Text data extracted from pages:
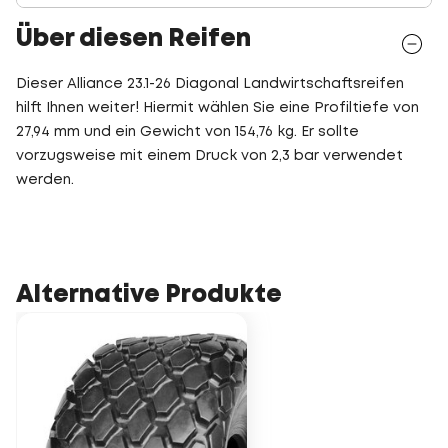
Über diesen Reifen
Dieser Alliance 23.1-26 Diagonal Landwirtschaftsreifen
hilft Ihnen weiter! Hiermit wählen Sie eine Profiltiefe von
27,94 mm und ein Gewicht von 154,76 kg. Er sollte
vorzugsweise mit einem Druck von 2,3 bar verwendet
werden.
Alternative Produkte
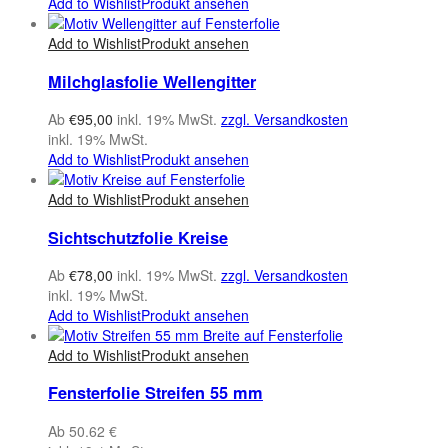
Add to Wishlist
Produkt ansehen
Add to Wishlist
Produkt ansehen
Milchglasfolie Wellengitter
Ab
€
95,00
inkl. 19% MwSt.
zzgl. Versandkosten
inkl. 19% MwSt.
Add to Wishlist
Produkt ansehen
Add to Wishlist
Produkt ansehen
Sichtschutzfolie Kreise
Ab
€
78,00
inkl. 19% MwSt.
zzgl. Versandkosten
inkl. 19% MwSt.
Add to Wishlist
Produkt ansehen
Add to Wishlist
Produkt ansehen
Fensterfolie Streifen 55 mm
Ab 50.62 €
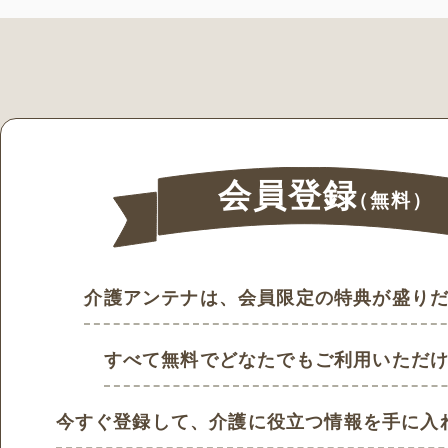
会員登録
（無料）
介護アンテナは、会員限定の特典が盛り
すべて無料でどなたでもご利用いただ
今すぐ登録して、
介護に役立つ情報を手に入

Your assignment:
Copy every line of the material above word for word, omitting the pictures from your answer.

Response to the exercise:
Über diesen Reifen
Dieser Alliance 23.1-26 Diagonal Landwirtschaftsreifen
hilft Ihnen weiter! Hiermit wählen Sie eine Profiltiefe von
27,94 mm und ein Gewicht von 154,76 kg. Er sollte
vorzugsweise mit einem Druck von 2,3 bar verwendet
werden.
Alternative Produkte
Add to Wishlist
Produkt ansehen
Add to Wishlist
Produkt ansehen
Milchglasfolie Wellengitter
Ab
€
95,00
inkl. 19% MwSt.
zzgl. Versandkosten
inkl. 19% MwSt.
Add to Wishlist
Produkt ansehen
Add to Wishlist
Produkt ansehen
Sichtschutzfolie Kreise
Ab
€
78,00
inkl. 19% MwSt.
zzgl. Versandkosten
inkl. 19% MwSt.
Add to Wishlist
Produkt ansehen
Add to Wishlist
Produkt ansehen
Fensterfolie Streifen 55 mm
Ab 50.62 €
会員登録
（無料）
介護アンテナは、会員限定の特典が盛り
すべて無料でどなたでもご利用いただ
今すぐ登録して、
介護に役立つ情報を手に入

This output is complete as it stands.